*** EXCERPTED RECORDS ***
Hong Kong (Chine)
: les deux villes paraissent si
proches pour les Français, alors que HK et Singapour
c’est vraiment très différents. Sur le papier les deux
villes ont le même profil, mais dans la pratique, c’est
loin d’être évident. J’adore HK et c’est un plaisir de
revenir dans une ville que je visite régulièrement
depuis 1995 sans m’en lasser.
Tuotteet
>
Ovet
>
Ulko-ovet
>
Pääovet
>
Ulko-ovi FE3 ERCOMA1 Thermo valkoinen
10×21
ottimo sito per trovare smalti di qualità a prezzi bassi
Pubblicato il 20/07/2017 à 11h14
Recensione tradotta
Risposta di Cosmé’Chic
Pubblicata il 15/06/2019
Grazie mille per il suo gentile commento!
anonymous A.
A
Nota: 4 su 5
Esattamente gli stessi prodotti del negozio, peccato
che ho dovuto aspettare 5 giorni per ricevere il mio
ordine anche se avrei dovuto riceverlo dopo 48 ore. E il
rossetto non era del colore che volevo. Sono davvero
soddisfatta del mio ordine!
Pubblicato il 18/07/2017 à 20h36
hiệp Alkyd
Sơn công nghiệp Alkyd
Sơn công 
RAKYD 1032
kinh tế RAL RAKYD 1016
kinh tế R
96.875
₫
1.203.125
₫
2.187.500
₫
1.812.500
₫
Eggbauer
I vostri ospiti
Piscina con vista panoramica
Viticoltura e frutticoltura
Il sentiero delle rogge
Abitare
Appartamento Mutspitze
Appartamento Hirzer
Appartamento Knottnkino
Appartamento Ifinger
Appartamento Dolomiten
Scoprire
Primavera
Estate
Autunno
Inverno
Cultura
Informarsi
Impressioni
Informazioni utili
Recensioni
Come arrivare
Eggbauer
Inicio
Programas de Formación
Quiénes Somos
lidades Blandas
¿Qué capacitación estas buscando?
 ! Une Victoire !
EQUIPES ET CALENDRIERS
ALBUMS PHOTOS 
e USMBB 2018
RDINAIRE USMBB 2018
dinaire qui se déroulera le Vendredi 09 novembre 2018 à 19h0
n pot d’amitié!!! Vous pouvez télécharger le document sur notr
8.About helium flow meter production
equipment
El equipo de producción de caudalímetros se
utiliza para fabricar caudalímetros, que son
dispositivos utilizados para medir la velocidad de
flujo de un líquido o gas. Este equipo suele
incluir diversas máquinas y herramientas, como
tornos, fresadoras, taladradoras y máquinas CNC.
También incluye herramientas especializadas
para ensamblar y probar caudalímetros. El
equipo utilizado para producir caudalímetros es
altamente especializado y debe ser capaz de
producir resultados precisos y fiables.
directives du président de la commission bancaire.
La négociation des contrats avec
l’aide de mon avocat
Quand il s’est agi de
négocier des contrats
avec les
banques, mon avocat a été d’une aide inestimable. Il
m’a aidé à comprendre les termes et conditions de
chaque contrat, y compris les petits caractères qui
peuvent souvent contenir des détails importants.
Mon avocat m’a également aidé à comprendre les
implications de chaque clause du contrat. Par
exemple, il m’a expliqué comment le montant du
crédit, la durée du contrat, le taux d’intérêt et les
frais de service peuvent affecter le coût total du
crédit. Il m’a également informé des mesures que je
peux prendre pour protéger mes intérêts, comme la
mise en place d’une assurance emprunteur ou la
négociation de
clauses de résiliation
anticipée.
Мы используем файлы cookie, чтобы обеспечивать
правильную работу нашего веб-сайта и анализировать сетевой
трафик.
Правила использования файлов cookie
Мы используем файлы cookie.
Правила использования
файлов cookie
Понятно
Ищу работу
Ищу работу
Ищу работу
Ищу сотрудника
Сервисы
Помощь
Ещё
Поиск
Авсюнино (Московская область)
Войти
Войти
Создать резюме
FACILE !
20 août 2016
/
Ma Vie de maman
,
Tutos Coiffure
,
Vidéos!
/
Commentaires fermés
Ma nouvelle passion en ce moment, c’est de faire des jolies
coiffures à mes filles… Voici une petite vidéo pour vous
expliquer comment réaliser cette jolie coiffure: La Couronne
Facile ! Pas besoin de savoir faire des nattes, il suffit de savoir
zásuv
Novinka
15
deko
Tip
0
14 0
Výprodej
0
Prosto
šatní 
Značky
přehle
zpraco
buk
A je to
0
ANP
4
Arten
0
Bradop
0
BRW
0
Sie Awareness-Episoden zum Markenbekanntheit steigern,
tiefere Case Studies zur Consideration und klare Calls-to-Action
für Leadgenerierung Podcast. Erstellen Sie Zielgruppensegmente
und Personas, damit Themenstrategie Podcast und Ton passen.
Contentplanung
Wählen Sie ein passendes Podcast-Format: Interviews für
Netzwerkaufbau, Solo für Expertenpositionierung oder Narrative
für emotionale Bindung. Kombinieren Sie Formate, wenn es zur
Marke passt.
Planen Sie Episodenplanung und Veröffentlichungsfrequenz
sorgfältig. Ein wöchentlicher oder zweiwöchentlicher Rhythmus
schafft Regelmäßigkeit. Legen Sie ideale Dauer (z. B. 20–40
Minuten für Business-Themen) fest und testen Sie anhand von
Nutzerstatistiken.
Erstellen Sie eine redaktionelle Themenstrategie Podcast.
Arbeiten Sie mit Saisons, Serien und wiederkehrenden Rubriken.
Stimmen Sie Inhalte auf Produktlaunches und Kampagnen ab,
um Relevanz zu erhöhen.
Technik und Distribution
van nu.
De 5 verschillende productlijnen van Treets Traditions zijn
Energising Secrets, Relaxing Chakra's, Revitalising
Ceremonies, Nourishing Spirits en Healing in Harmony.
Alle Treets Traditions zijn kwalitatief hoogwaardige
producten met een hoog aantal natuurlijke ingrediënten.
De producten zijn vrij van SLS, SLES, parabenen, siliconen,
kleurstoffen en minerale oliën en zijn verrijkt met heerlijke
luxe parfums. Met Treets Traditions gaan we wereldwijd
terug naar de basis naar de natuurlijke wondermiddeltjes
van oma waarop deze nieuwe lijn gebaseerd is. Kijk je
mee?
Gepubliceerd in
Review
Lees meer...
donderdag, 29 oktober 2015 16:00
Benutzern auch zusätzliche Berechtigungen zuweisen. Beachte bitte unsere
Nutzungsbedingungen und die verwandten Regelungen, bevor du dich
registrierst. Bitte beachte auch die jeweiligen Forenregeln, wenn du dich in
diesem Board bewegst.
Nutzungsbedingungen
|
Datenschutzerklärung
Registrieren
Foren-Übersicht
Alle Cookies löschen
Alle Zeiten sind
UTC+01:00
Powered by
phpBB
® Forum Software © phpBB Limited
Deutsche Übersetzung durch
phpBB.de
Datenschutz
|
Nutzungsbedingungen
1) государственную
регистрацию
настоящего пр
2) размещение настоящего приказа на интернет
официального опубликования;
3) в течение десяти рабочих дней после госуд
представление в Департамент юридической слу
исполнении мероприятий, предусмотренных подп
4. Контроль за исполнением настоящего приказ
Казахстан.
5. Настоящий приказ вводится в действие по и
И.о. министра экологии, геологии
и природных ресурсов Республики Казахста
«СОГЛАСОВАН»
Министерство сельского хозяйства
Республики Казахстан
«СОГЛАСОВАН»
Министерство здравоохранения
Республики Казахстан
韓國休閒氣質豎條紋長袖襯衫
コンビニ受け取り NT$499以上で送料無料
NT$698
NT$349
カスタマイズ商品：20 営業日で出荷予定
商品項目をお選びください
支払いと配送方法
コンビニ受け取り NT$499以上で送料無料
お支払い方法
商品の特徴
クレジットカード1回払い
*** End of EXCERPTED RECORDS ***
Among the records above, find each line holding "aidé" and list it.

## YOUR RESPONSE:
m’a aidé à comprendre les termes et conditions de
Mon avocat m’a également aidé à comprendre les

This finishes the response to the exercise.